REQUIREMENT 1: Echo the part of the film review below word for word, starting at "Sort of a dress" and ending at "cheats, of course).".
*** Opening DOCUMENT EXCERPT ***
Sort of a dress rehearsal for Hung's THE PRODIGAL SON (both films are revered for their accurate use of Wing Chun style), WARRIORS TWO is an epic martial arts movie in its own right. Featuring wall-to-wall action with moves like the Hand-Tying Running Hammer, the One-Inch Power, the unmovable Goat Stance and "Sticky Hands," designed to beat an opponent's reactions to the brain, its highlights include Bryan "Beardy" Leung (who's also in FAT DRAGON) fighting off baddies WHILE HIS FOOT IS STUCK IN A BEAR TRAP and Sammo in a six-sword melee that has to be seen to be believed. As usual, Hung is innovative in front and behind the scenes (at one point he has a guy fall crotch-first into the camera!) and seasons the kung fu mania with high concept physical comedy, one example being a full-length blind-folded fight (Sammo's character cheats, of course).

FAT DRAGON is an even more interesting venture. GAME OF DEATH, the largest and most reputable of Bruceploitation efforts (given that footage of Bruce from an unfinished project were edited into the movie), had been released internationally by Golden Harvest in June. Hung was the fight coordinator and action director of GAME's newly-shot, non-Bruce sequences using stand-ins (including Hung's Peking Opera School brother Yuen Biao) which straddle the line of homage and grave-robbing. Possibly feeling a tinge of guilt over this, Hung released ENTER THE FAT DRAGON in July, casting himself as a pig farmer/Bruce fan who takes it upon himself to beat the shit out of a Bruce Lee imitator on a movie set and declaring, "He's my hero - you're nothing like him!" There's much more to love about the film, with Hung channeling the spirit of the Little Dragon to defeat a gang of kidnappers, but this moment of reflection on the Hong Kong action market is what makes it surprisingly profound.

The Demon (dir: Yoshitaro Nomura)
*** Closing DOCUMENT EXCERPT ***
*** Opening DATASET EXTRACT ***
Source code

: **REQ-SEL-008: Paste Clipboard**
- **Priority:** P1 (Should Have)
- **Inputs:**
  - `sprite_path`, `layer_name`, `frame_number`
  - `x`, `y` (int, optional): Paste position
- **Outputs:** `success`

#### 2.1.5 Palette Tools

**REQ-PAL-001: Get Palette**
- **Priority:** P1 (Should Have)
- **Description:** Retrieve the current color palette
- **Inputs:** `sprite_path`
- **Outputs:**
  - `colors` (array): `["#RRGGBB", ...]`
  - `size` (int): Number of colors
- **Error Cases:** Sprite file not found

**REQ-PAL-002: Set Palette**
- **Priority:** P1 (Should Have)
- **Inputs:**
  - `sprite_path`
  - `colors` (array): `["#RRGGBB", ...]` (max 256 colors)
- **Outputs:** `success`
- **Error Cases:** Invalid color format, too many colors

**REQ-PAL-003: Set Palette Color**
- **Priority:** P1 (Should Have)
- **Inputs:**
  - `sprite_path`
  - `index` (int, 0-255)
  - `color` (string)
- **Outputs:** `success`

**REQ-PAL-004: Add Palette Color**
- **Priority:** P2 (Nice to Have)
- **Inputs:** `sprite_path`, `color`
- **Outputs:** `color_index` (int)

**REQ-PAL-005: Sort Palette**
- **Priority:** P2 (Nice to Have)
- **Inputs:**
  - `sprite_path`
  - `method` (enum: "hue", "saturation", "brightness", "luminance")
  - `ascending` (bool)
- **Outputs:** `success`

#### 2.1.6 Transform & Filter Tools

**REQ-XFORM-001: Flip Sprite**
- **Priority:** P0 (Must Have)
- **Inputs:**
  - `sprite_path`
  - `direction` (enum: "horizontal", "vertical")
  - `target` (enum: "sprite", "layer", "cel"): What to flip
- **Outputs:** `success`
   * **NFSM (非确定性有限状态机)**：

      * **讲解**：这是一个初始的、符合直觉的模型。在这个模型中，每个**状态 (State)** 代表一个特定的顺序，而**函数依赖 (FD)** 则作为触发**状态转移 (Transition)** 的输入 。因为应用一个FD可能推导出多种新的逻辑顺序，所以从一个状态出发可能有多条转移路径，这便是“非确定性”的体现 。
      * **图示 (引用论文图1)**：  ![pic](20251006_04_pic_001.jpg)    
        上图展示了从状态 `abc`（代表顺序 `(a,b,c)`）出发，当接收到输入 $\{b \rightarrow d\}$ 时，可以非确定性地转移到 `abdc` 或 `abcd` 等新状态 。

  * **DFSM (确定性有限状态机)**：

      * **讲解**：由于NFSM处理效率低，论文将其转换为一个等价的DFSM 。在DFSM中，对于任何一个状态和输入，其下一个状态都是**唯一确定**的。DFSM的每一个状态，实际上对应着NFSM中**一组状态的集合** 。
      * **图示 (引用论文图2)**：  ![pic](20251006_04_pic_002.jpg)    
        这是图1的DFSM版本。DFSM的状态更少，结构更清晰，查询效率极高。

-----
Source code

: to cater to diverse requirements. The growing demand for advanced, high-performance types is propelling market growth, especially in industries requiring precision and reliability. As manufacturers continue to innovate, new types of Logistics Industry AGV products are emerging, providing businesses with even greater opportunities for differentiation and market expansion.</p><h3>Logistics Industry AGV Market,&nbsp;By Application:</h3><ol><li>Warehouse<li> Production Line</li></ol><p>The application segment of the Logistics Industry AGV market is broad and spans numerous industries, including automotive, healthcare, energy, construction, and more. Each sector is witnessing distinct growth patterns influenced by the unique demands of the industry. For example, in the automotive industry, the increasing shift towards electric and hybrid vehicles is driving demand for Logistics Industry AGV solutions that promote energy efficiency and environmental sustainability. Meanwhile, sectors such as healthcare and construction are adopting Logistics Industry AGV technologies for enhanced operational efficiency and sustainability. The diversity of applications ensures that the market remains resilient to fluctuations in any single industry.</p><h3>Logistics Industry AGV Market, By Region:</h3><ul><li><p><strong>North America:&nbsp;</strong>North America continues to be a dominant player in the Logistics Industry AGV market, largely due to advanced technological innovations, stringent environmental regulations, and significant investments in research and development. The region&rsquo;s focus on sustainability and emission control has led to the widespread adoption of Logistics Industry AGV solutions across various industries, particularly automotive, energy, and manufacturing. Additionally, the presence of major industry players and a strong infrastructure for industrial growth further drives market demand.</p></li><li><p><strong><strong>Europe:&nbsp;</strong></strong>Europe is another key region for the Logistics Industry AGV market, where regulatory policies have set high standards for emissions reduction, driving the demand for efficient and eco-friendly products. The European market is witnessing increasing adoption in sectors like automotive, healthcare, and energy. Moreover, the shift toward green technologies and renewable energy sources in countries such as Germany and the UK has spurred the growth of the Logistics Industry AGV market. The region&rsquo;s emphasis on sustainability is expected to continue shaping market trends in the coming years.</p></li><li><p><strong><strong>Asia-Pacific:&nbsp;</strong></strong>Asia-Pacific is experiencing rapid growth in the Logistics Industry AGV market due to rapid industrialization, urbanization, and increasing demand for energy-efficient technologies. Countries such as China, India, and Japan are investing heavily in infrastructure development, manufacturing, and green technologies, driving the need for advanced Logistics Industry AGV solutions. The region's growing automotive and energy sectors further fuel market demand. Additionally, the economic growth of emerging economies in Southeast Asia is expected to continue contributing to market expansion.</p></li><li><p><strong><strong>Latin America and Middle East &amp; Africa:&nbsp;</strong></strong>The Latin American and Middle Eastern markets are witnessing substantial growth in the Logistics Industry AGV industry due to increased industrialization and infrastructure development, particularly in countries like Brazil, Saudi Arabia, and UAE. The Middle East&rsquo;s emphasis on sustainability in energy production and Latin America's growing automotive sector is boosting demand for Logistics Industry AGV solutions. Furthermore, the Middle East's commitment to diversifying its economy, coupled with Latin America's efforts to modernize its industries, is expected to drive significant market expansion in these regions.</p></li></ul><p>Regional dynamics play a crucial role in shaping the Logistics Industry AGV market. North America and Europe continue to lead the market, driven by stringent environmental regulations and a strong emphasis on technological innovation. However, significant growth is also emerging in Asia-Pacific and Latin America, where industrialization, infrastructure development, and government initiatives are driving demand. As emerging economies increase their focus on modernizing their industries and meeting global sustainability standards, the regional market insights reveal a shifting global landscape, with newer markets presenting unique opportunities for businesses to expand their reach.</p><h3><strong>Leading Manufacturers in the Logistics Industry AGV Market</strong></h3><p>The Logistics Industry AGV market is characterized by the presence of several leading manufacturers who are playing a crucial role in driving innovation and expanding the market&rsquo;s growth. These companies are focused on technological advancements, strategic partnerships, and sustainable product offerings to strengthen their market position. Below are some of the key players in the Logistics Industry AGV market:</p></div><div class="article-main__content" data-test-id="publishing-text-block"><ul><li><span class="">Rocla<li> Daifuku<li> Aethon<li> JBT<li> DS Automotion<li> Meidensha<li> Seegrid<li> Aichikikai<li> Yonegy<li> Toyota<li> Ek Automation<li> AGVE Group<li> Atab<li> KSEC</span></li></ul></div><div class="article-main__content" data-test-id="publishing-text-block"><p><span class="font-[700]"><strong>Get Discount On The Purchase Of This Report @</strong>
*** Closing DATASET EXTRACT ***
REQUIREMENT 2: Duplicate the rows above word for word, starting at the first line of the rows and ending at the line that contains "- **Error Cases:** Invalid", with both of those lines included.

ANSWER BOX 1:
Sort of a dress rehearsal for Hung's THE PRODIGAL SON (both films are revered for their accurate use of Wing Chun style), WARRIORS TWO is an epic martial arts movie in its own right. Featuring wall-to-wall action with moves like the Hand-Tying Running Hammer, the One-Inch Power, the unmovable Goat Stance and "Sticky Hands," designed to beat an opponent's reactions to the brain, its highlights include Bryan "Beardy" Leung (who's also in FAT DRAGON) fighting off baddies WHILE HIS FOOT IS STUCK IN A BEAR TRAP and Sammo in a six-sword melee that has to be seen to be believed. As usual, Hung is innovative in front and behind the scenes (at one point he has a guy fall crotch-first into the camera!) and seasons the kung fu mania with high concept physical comedy, one example being a full-length blind-folded fight (Sammo's character cheats, of course).

ANSWER BOX 2:
Source code

: **REQ-SEL-008: Paste Clipboard**
- **Priority:** P1 (Should Have)
- **Inputs:**
  - `sprite_path`, `layer_name`, `frame_number`
  - `x`, `y` (int, optional): Paste position
- **Outputs:** `success`

#### 2.1.5 Palette Tools

**REQ-PAL-001: Get Palette**
- **Priority:** P1 (Should Have)
- **Description:** Retrieve the current color palette
- **Inputs:** `sprite_path`
- **Outputs:**
  - `colors` (array): `["#RRGGBB", ...]`
  - `size` (int): Number of colors
- **Error Cases:** Sprite file not found

**REQ-PAL-002: Set Palette**
- **Priority:** P1 (Should Have)
- **Inputs:**
  - `sprite_path`
  - `colors` (array): `["#RRGGBB", ...]` (max 256 colors)
- **Outputs:** `success`
- **Error Cases:** Invalid color format, too many colors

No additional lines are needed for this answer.